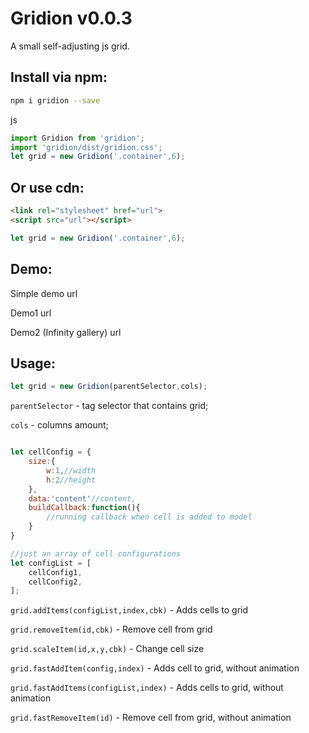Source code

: Gridion v0.0.3
===================
A small self-adjusting js grid.

Install via npm:
-------------------
```sh
npm i gridion --save
```
js
```javascript
import Gridion from 'gridion';
import 'gridion/dist/gridion.css';
let grid = new Gridion('.container',6);
```

Or use cdn:
-------------------
```html
<link rel="stylesheet" href="url">
<script src="url"></script>
```
```javascript
let grid = new Gridion('.container',6);
```

Demo:
-------------------
Simple demo
url

Demo1
url

Demo2 (Infinity gallery)
url

Usage:
-------------------
```javascript
let grid = new Gridion(parentSelector,cols);
```

```parentSelector``` - tag selector that contains grid;

```cols``` - columns amount;

```javascript

let cellConfig = {
	size:{
		w:1,//width
		h:2//height
	},
	data:'content'//content,
    buildCallback:function(){
        //running callback when cell is added to model
    }
}

//just an array of cell configurations
let configList = [
    cellConfig1,
    cellConfig2,
];

```

```grid.addItems(configList,index,cbk)``` - Adds cells to grid

```grid.removeItem(id,cbk)``` - Remove cell from grid

```grid.scaleItem(id,x,y,cbk)``` - Change cell size

```grid.fastAddItem(config,index)``` - Adds cell to grid, without animation

```grid.fastAddItems(configList,index)``` - Adds cells to grid, without animation

```grid.fastRemoveItem(id)``` - Remove cell from grid, without animation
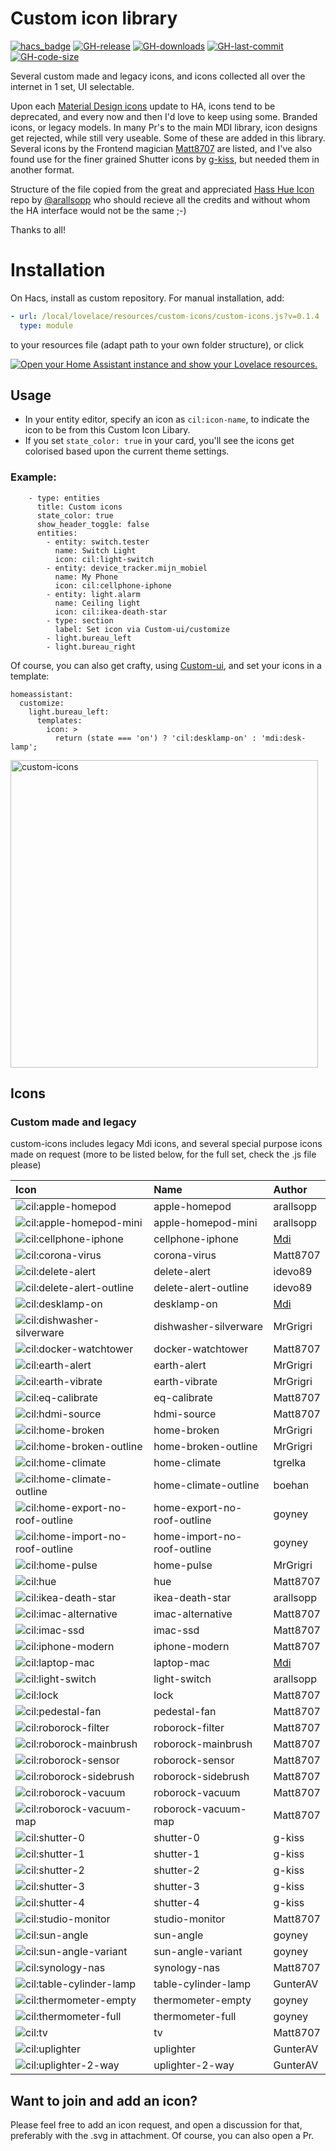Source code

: # Custom icon library

[![hacs_badge](https://img.shields.io/badge/HACS-Custom-41BDF5.svg)](https://github.com/hacs/integration)
[![GH-release](https://img.shields.io/github/v/release/Mariusthvdb/custom-icons.svg?style=flat-square)](https://github.com/Mariusthvdb/custom-icons/releases)
[![GH-downloads](https://img.shields.io/github/downloads/Mariusthvdb/custom-icons/total?style=flat-square)](https://github.com/Mariusthvdb/custom-icons/releases)
[![GH-last-commit](https://img.shields.io/github/last-commit/Mariusthvdb/custom-icons.svg?style=flat-square)](https://github.com/Mariusthvdb/custom-icons/commits/master)
[![GH-code-size](https://img.shields.io/github/languages/code-size/Mariusthvdb/custom-icons.svg?color=red&style=flat-square)](https://github.com/Mariusthvdb/custom-icons)

Several custom made and legacy icons, and icons collected all over the internet in 1 set, UI selectable.

Upon each [Material Design icons](http://materialdesignicons.com) update to HA, icons tend to be deprecated, and every now and then I'd love to keep using some. Branded icons, or legacy models. In many Pr's to the main MDI library, icon designs get rejected, while still very useable. Some of these are added in this library.
Several icons by the Frontend magician [Matt8707](https://github.com/matt8707/hass-config) are listed, and I've also found use for the finer grained Shutter icons by [g-kiss](https://github.com/g-kiss/Home-Assistant-custom-shutter-icons), but needed them in another format.

Structure of the file copied from the great and appreciated [Hass Hue Icon](https://github.com/arallsopp/hass-hue-icons) repo by [@arallsopp](https://github.com/arallsopp) who should recieve all the credits and without whom the HA interface would not be the same ;-)

Thanks to all!

# Installation
On Hacs, install as custom repository. For manual installation, add:

```yaml
- url: /local/lovelace/resources/custom-icons/custom-icons.js?v=0.1.4
  type: module
```

to your resources file (adapt path to your own folder structure), or click

<a href="https://my.home-assistant.io/redirect/lovelace_resources/" target="_blank"><img src="https://my.home-assistant.io/badges/lovelace_resources.svg" alt="Open your Home Assistant instance and show your Lovelace resources." /></a>

## Usage
- In your entity editor, specify an icon as `cil:icon-name`, to indicate the icon to be from this Custom Icon Libary.
- If you set `state_color: true` in your card, you'll see the icons get colorised based upon the current theme settings.

### Example:

```
    - type: entities
      title: Custom icons
      state_color: true
      show_header_toggle: false
      entities:
        - entity: switch.tester
          name: Switch Light
          icon: cil:light-switch
        - entity: device_tracker.mijn_mobiel
          name: My Phone
          icon: cil:cellphone-iphone
        - entity: light.alarm
          name: Ceiling light
          icon: cil:ikea-death-star
        - type: section
          label: Set icon via Custom-ui/customize
        - light.bureau_left
        - light.bureau_right
```

Of course, you can also get crafty, using [Custom-ui](https://github.com/Mariusthvdb/custom-ui), and set your icons in a template:

```
homeassistant:
  customize:
    light.bureau_left:
      templates:
        icon: >
          return (state === 'on') ? 'cil:desklamp-on' : 'mdi:desk-lamp';
```

<img width="492" alt="custom-icons" src="https://user-images.githubusercontent.com/33354141/168223920-f2685d34-5463-4868-ba1c-65628f5049e6.png">

## Icons

### Custom made and legacy

custom-icons includes legacy Mdi icons, and several special purpose icons made on request
(more to be listed below, for the full set, check the .js file please)

[//]: # (Start Custom Icons)

| Icon | Name | Author |
| :--- | :--- | :--- 
| ![cil:apple-homepod](https://raw.githubusercontent.com/mariusthvdb/custom-icons/main/docs/svgs/apple-homepod.svg)| apple-homepod | arallsopp |
| ![cil:apple-homepod-mini](https://raw.githubusercontent.com/mariusthvdb/custom-icons/main/docs/svgs/apple-homepod-mini.svg)| apple-homepod-mini | arallsopp |
| ![cil:cellphone-iphone](https://raw.githubusercontent.com/mariusthvdb/custom-icons/main/docs/svgs/cellphone-iphone.svg)| cellphone-iphone | [Mdi](https://dev.materialdesignicons.com/changelog) |
| ![cil:corona-virus](https://raw.githubusercontent.com/mariusthvdb/custom-icons/main/docs/svgs/corona-virus.svg)| corona-virus | Matt8707 |
| ![cil:delete-alert](https://raw.githubusercontent.com/mariusthvdb/custom-icons/main/docs/svgs/delete-alert.svg)| delete-alert | idevo89 |
| ![cil:delete-alert-outline](https://raw.githubusercontent.com/mariusthvdb/custom-icons/main/docs/svgs/delete-alert-outline.svg)| delete-alert-outline | idevo89 |
| ![cil:desklamp-on](https://raw.githubusercontent.com/mariusthvdb/custom-icons/main/docs/svgs/desklamp-on.svg)| desklamp-on | [Mdi](https://dev.materialdesignicons.com/changelog) |
| ![cil:dishwasher-silverware](https://raw.githubusercontent.com/mariusthvdb/custom-icons/main/docs/svgs/dishwasher-silverware.svg)| dishwasher-silverware | MrGrigri |
| ![cil:docker-watchtower](https://raw.githubusercontent.com/mariusthvdb/custom-icons/main/docs/svgs/docker-watchtower.svg)| docker-watchtower | Matt8707 |
| ![cil:earth-alert](https://raw.githubusercontent.com/mariusthvdb/custom-icons/main/docs/svgs/earth-alert.svg)| earth-alert | MrGrigri |
| ![cil:earth-vibrate](https://raw.githubusercontent.com/mariusthvdb/custom-icons/main/docs/svgs/earth-vibrate.svg)| earth-vibrate | MrGrigri |
| ![cil:eq-calibrate](https://raw.githubusercontent.com/mariusthvdb/custom-icons/main/docs/svgs/eq-calibrate.svg)| eq-calibrate | Matt8707 |
| ![cil:hdmi-source](https://raw.githubusercontent.com/mariusthvdb/custom-icons/main/docs/svgs/hdmi-source.svg)| hdmi-source | Matt8707 |
| ![cil:home-broken](https://raw.githubusercontent.com/mariusthvdb/custom-icons/main/docs/svgs/home-broken.svg)| home-broken | MrGrigri |
| ![cil:home-broken-outline](https://raw.githubusercontent.com/mariusthvdb/custom-icons/main/docs/svgs/home-broken-outline.svg)| home-broken-outline | MrGrigri |
| ![cil:home-climate](https://raw.githubusercontent.com/mariusthvdb/custom-icons/main/docs/svgs/home-climate.svg)| home-climate | tgrelka |
| ![cil:home-climate-outline](https://raw.githubusercontent.com/mariusthvdb/custom-icons/main/docs/svgs/home-climate-outline.svg)| home-climate-outline | boehan |
| ![cil:home-export-no-roof-outline](https://raw.githubusercontent.com/mariusthvdb/custom-icons/main/docs/svgs/home-export-no-roof-outline.svg)| home-export-no-roof-outline | goyney |
| ![cil:home-import-no-roof-outline](https://raw.githubusercontent.com/mariusthvdb/custom-icons/main/docs/svgs/home-import-no-roof-outline.svg)| home-import-no-roof-outline | goyney |
| ![cil:home-pulse](https://raw.githubusercontent.com/mariusthvdb/custom-icons/main/docs/svgs/home-pulse.svg)| home-pulse | MrGrigri |
| ![cil:hue](https://raw.githubusercontent.com/mariusthvdb/custom-icons/main/docs/svgs/hue.svg)| hue | Matt8707 |
| ![cil:ikea-death-star](https://raw.githubusercontent.com/mariusthvdb/custom-icons/main/docs/svgs/ikea-death-star.svg)| ikea-death-star | arallsopp |
| ![cil:imac-alternative](https://raw.githubusercontent.com/mariusthvdb/custom-icons/main/docs/svgs/imac-alternative.svg)| imac-alternative | Matt8707 |
| ![cil:imac-ssd](https://raw.githubusercontent.com/mariusthvdb/custom-icons/main/docs/svgs/imac-ssd.svg)| imac-ssd | Matt8707 |
| ![cil:iphone-modern](https://raw.githubusercontent.com/mariusthvdb/custom-icons/main/docs/svgs/iphone-modern.svg)| iphone-modern | Matt8707 |
| ![cil:laptop-mac](https://raw.githubusercontent.com/mariusthvdb/custom-icons/main/docs/svgs/laptop-mac.svg)| laptop-mac | [Mdi](https://dev.materialdesignicons.com/changelog) |
| ![cil:light-switch](https://raw.githubusercontent.com/mariusthvdb/custom-icons/main/docs/svgs/light-switch.svg)| light-switch | arallsopp |
| ![cil:lock](https://raw.githubusercontent.com/mariusthvdb/custom-icons/main/docs/svgs/lock.svg)| lock | Matt8707 |
| ![cil:pedestal-fan](https://raw.githubusercontent.com/mariusthvdb/custom-icons/main/docs/svgs/pedestal-fan.svg)| pedestal-fan | Matt8707 |
| ![cil:roborock-filter](https://raw.githubusercontent.com/mariusthvdb/custom-icons/main/docs/svgs/roborock-filter.svg)| roborock-filter | Matt8707 |
| ![cil:roborock-mainbrush](https://raw.githubusercontent.com/mariusthvdb/custom-icons/main/docs/svgs/roborock-mainbrush.svg)| roborock-mainbrush | Matt8707 |
| ![cil:roborock-sensor](https://raw.githubusercontent.com/mariusthvdb/custom-icons/main/docs/svgs/roborock-sensor.svg)| roborock-sensor | Matt8707 |
| ![cil:roborock-sidebrush](https://raw.githubusercontent.com/mariusthvdb/custom-icons/main/docs/svgs/roborock-sidebrush.svg)| roborock-sidebrush | Matt8707 |
| ![cil:roborock-vacuum](https://raw.githubusercontent.com/mariusthvdb/custom-icons/main/docs/svgs/roborock-vacuum.svg)| roborock-vacuum | Matt8707 |
| ![cil:roborock-vacuum-map](https://raw.githubusercontent.com/mariusthvdb/custom-icons/main/docs/svgs/roborock-vacuum-map.svg)| roborock-vacuum-map | Matt8707 |
| ![cil:shutter-0](https://raw.githubusercontent.com/mariusthvdb/custom-icons/main/docs/svgs/shutter-0.svg)| shutter-0 | g-kiss |
| ![cil:shutter-1](https://raw.githubusercontent.com/mariusthvdb/custom-icons/main/docs/svgs/shutter-1.svg)| shutter-1 | g-kiss |
| ![cil:shutter-2](https://raw.githubusercontent.com/mariusthvdb/custom-icons/main/docs/svgs/shutter-2.svg)| shutter-2 | g-kiss |
| ![cil:shutter-3](https://raw.githubusercontent.com/mariusthvdb/custom-icons/main/docs/svgs/shutter-3.svg)| shutter-3 | g-kiss |
| ![cil:shutter-4](https://raw.githubusercontent.com/mariusthvdb/custom-icons/main/docs/svgs/shutter-4.svg)| shutter-4 | g-kiss |
| ![cil:studio-monitor](https://raw.githubusercontent.com/mariusthvdb/custom-icons/main/docs/svgs/studio-monitor.svg)| studio-monitor | Matt8707 |
| ![cil:sun-angle](https://raw.githubusercontent.com/mariusthvdb/custom-icons/main/docs/svgs/sun-angle.svg)| sun-angle | goyney |
| ![cil:sun-angle-variant](https://raw.githubusercontent.com/mariusthvdb/custom-icons/main/docs/svgs/sun-angle-variant.svg)| sun-angle-variant | goyney |
| ![cil:synology-nas](https://raw.githubusercontent.com/mariusthvdb/custom-icons/main/docs/svgs/synology-nas.svg)| synology-nas | Matt8707 |
| ![cil:table-cylinder-lamp](https://raw.githubusercontent.com/mariusthvdb/custom-icons/main/docs/svgs/table-cylinder-lamp.svg)| table-cylinder-lamp | GunterAV |
| ![cil:thermometer-empty](https://raw.githubusercontent.com/mariusthvdb/custom-icons/main/docs/svgs/thermometer-empty.svg)| thermometer-empty | goyney |
| ![cil:thermometer-full](https://raw.githubusercontent.com/mariusthvdb/custom-icons/main/docs/svgs/thermometer-full.svg)| thermometer-full | goyney |
| ![cil:tv](https://raw.githubusercontent.com/mariusthvdb/custom-icons/main/docs/svgs/tv.svg)| tv | Matt8707 |
| ![cil:uplighter](https://raw.githubusercontent.com/mariusthvdb/custom-icons/main/docs/svgs/uplighter.svg)| uplighter | GunterAV |
| ![cil:uplighter-2-way](https://raw.githubusercontent.com/mariusthvdb/custom-icons/main/docs/svgs/uplighter-2-way.svg)| uplighter-2-way | GunterAV |



[//]: # (End Custom Icons)

## Want to join and add an icon?

Please feel free to add an icon request, and open a discussion for that, preferably with the .svg in attachment. Of course, you can also open a Pr.
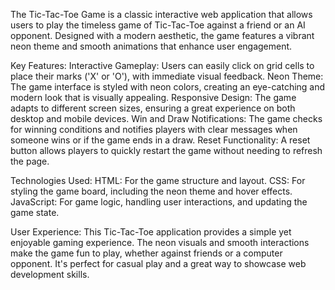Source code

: The Tic-Tac-Toe Game is a classic interactive web application that allows users to play the timeless game of Tic-Tac-Toe against a friend or an AI opponent. Designed with a modern aesthetic, the game features a vibrant neon theme and smooth animations that enhance user engagement.

Key Features:
Interactive Gameplay: Users can easily click on grid cells to place their marks ('X' or 'O'), with immediate visual feedback.
Neon Theme: The game interface is styled with neon colors, creating an eye-catching and modern look that is visually appealing.
Responsive Design: The game adapts to different screen sizes, ensuring a great experience on both desktop and mobile devices.
Win and Draw Notifications: The game checks for winning conditions and notifies players with clear messages when someone wins or if the game ends in a draw.
Reset Functionality: A reset button allows players to quickly restart the game without needing to refresh the page.

Technologies Used:
HTML: For the game structure and layout.
CSS: For styling the game board, including the neon theme and hover effects.
JavaScript: For game logic, handling user interactions, and updating the game state.

User Experience:
This Tic-Tac-Toe application provides a simple yet enjoyable gaming experience. The neon visuals and smooth interactions make the game fun to play, whether against friends or a computer opponent. It's perfect for casual play and a great way to showcase web development skills.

**EXERCISE INSTRUCTIONS:** In the listing above, find the line with "delete-alert-outline | idevo89 |" and the line with "dishwasher-silverware | MrGrigri |", then print exactly those lines and every line between them.

**SOLUTION TO THIS TASK:**
| ![cil:delete-alert-outline](https://raw.githubusercontent.com/mariusthvdb/custom-icons/main/docs/svgs/delete-alert-outline.svg)| delete-alert-outline | idevo89 |
| ![cil:desklamp-on](https://raw.githubusercontent.com/mariusthvdb/custom-icons/main/docs/svgs/desklamp-on.svg)| desklamp-on | [Mdi](https://dev.materialdesignicons.com/changelog) |
| ![cil:dishwasher-silverware](https://raw.githubusercontent.com/mariusthvdb/custom-icons/main/docs/svgs/dishwasher-silverware.svg)| dishwasher-silverware | MrGrigri |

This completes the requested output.